Not long ago I thought I’d be shutting this site down, as I wasn’t sure if I was going to be a chaplain anymore. I wasn’t sure I wanted to be one on one hand: I’d had about enough of the stress, the politics, and the poor time off. Hospice seems to breed burnout for precisely those reasons. However I was recently offered a full time job at a hospice that seems good.
Trouble is I have two other jobs waiting in the wings. The key word there is “waiting” however, as neither one has made an offer and have been slow – in one case extremely slow – in interviewing. Both of these jobs have their pluses and minuses as well. While it seems clear that I should go with the “sure thing” I’m hesitant.

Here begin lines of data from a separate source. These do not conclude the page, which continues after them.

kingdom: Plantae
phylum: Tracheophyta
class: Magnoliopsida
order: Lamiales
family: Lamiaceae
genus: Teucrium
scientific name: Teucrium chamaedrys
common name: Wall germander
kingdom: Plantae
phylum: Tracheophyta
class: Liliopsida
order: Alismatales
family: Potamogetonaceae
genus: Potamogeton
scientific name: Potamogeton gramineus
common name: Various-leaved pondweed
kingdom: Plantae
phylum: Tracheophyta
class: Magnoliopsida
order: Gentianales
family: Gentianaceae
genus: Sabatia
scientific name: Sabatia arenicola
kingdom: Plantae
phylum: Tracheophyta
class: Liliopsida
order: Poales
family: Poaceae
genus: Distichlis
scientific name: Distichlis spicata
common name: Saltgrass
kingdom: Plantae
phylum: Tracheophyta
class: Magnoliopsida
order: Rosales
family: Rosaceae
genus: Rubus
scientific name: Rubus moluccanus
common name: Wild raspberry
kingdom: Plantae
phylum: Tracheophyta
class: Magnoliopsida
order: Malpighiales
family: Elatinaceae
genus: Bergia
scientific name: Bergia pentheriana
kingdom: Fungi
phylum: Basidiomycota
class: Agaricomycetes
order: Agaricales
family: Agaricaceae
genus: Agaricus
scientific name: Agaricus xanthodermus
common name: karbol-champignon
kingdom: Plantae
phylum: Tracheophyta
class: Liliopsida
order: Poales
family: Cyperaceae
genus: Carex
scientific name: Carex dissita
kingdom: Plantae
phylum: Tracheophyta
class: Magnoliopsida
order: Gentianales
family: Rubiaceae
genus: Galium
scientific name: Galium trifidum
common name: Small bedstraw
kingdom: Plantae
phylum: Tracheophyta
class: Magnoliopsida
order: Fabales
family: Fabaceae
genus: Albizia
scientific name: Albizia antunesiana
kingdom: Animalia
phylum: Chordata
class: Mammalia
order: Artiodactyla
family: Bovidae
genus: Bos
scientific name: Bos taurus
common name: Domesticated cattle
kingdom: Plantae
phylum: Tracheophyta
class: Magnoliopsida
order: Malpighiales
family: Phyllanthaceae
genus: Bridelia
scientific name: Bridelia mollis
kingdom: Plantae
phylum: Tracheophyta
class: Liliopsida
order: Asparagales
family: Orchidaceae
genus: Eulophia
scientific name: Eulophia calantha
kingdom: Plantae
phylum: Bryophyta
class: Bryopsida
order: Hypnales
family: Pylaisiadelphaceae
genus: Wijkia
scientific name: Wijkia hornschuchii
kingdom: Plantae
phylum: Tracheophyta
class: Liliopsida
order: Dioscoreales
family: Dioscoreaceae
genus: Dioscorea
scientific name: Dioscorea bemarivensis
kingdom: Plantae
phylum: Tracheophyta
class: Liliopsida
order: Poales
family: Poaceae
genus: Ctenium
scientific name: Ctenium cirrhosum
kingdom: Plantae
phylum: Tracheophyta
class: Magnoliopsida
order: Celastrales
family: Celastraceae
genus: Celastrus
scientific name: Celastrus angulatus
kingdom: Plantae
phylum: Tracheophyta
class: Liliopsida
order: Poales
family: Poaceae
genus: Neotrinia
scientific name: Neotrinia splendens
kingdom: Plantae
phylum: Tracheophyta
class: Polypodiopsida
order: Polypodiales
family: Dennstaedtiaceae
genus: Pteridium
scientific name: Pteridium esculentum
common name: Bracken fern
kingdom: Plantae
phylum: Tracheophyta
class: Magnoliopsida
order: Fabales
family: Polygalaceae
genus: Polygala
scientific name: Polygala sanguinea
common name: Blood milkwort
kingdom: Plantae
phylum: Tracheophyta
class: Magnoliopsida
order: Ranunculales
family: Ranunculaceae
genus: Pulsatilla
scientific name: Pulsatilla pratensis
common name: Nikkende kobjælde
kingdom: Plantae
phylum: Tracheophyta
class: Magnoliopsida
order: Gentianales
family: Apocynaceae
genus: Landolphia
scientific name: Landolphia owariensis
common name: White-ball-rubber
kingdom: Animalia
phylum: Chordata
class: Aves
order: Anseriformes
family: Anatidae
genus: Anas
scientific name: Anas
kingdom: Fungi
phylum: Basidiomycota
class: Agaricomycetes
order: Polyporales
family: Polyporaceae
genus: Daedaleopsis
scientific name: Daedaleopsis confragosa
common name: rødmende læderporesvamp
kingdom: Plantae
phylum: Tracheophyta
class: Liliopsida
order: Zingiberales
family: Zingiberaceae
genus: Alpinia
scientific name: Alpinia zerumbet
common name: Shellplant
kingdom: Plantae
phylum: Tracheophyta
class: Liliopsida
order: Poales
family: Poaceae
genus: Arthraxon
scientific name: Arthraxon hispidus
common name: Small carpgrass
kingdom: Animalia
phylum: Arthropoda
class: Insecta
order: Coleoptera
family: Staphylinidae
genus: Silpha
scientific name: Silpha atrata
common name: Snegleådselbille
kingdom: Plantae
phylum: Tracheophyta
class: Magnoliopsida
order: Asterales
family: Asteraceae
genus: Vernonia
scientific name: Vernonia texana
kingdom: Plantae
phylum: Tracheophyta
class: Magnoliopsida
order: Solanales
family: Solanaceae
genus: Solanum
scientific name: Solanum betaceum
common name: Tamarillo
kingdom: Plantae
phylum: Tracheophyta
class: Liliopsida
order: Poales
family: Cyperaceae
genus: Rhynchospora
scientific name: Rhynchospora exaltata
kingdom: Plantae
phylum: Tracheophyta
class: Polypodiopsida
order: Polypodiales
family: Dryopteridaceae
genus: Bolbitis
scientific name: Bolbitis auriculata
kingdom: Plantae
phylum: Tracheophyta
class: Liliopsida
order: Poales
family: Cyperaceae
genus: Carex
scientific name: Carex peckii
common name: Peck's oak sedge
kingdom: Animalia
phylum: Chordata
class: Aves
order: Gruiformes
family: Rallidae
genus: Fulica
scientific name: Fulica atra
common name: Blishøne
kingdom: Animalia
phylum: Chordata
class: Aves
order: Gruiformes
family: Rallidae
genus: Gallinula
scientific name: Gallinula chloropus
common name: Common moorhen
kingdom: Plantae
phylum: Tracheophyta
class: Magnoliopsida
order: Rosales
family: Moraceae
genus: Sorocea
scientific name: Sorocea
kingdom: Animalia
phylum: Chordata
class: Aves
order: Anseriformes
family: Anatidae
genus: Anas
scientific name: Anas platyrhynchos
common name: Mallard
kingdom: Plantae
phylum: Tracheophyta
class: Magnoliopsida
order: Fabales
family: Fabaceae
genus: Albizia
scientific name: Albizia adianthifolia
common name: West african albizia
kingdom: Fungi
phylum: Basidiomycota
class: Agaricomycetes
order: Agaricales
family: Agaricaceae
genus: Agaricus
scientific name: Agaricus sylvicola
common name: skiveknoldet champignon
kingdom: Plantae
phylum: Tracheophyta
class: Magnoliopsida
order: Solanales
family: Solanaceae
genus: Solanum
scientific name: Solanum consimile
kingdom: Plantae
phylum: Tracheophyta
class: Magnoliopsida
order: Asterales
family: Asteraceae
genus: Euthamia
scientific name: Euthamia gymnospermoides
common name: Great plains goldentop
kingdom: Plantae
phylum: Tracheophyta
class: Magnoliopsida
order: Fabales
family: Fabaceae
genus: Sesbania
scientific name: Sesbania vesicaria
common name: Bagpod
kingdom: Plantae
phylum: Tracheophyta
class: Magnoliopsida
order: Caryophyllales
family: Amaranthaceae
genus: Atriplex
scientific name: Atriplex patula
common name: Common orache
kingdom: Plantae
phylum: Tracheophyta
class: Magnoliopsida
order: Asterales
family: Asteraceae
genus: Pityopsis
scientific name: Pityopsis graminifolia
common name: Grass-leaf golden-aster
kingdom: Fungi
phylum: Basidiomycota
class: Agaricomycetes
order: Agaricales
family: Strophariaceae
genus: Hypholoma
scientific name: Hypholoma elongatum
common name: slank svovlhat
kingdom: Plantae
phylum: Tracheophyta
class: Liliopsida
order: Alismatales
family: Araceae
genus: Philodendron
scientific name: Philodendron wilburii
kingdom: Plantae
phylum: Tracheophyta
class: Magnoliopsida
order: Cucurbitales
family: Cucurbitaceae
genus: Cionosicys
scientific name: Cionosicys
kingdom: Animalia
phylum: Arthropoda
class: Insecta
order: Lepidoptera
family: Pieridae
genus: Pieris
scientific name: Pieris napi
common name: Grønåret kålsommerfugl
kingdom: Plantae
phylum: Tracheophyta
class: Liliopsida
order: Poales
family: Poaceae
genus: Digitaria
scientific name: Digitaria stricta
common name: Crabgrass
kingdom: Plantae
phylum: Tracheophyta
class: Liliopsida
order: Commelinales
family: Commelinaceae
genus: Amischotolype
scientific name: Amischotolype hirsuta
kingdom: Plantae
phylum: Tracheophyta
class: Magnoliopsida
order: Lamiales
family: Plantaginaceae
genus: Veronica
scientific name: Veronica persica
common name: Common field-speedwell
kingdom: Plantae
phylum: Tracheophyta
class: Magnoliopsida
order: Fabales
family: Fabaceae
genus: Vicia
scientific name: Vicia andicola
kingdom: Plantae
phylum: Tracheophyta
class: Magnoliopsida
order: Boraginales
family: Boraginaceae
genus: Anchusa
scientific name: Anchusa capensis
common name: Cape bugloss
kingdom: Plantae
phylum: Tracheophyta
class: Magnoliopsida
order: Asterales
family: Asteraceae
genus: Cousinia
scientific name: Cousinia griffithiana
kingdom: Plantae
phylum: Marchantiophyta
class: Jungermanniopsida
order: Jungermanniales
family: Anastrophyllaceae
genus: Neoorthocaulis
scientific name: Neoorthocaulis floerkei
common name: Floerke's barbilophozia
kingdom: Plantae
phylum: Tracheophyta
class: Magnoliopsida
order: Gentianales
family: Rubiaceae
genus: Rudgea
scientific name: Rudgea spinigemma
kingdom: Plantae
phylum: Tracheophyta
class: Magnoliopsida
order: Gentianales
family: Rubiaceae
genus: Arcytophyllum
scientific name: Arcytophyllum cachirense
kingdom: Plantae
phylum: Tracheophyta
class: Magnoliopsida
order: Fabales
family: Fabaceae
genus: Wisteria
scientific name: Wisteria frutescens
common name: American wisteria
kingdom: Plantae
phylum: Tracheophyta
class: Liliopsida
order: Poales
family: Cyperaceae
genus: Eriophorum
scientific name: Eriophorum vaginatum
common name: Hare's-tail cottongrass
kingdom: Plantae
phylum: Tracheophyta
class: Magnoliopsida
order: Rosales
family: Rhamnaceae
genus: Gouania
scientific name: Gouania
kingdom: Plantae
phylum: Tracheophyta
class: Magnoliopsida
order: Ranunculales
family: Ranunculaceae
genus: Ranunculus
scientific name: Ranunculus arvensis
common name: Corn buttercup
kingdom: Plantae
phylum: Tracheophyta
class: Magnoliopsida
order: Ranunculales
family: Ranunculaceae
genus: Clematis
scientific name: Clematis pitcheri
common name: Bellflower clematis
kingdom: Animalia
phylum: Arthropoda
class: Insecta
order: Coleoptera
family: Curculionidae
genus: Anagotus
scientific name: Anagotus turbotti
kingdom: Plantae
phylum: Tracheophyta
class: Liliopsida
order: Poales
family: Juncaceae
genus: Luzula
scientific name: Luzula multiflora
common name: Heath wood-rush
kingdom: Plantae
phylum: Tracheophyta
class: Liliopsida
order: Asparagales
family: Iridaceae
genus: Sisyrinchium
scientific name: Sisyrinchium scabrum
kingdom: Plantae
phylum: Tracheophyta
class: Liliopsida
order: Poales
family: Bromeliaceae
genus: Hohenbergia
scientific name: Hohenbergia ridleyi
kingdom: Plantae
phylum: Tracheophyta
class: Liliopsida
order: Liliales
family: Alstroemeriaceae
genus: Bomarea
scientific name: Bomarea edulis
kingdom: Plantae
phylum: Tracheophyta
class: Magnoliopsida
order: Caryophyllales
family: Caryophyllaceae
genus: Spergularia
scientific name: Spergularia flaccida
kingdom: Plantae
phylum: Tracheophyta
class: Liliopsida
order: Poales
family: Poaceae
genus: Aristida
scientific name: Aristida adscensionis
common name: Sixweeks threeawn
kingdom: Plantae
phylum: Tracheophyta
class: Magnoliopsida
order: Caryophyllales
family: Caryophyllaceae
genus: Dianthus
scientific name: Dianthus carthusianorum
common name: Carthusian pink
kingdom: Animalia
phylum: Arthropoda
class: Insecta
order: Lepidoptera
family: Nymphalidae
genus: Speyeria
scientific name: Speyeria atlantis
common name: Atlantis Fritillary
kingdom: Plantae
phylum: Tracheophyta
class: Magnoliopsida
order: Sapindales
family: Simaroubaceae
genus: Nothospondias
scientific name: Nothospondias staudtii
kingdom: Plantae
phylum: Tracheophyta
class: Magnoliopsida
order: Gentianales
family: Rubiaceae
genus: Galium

As usual I’m overthinking things, I think. Commitment to a job does not slam the door on everything else forever, obviously. However I tend to think of these things as permanent. As my wife said, I can give this a trial period in the same way that they’re giving me one. Plus I have to recognize my hesitation is due to a fear of the unexpected, and also a fear of the expected.
One of the things you hear a lot in CPE is to “trust the process”, meaning that the CPE group is designed to raise problems and growing edges, and any quick solution to those issues is not going to help. They in fact hinder the process of growth, change, and self discovery. Here too I see that I need to trust the process, trust that God is in it, and care less about being sure about my decision.
I get too concerned sometimes about making the wrong decision, often where there is no wrong decision. Mistakes are survivable, and I have no idea what lies around the next bend in the road.